“It’s a nightmare scenario,” Consumer Reports President Jim Guest wrote in an email blast to one million Americans earlier this year. He was warning consumers that medical devices they assume are safe may not be fully vetted before being approved by the Food and Drug Administration (FDA), and that the federal government needed to change this process that is putting the lives of millions of people at risk.
Guest was speaking out against a long-used practice of the FDA in which so-called moderate risk medical devices are approved quickly without testing to prove they are safe and effective if similar products are already on the market. The process allows for new products to hit the market with much less red tape than drugs, which require clinical trials that measure effectiveness and help identify potential side effects.
But the process, as Guest explains, is flawed. Millions of medical devices including artificial hips, contact lens solution, heart stents, and pacemakers are being recalled – 700 different products a year. “And the vast majority of recalled products were never safely tested in humans, because the manufacturers claimed they were ‘similar’ to products already on the market,” Guest wrote.

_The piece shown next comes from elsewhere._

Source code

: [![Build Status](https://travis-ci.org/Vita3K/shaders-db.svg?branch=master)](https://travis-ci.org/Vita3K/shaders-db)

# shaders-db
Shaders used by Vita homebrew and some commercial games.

Perhaps the most damning example is the DePuy metal-on-metal hip replacement system, which was recalled in 2010 after mounting reports of premature failures. Designed like traditional artificial hips, it sped through the FDA’s approval process. But the DePuy implant was different than traditional hip implants. It was made with all-metal parts, instead of plastic or ceramic parts. Over time, that metal began flaking off in the joints space, accelerating the failure of the devices and poisoning the blood of patients with toxic levels of metal.
The FDA is currently reviewing its expedited approval process for moderate risk medical devices, a move Consumer Reports supports.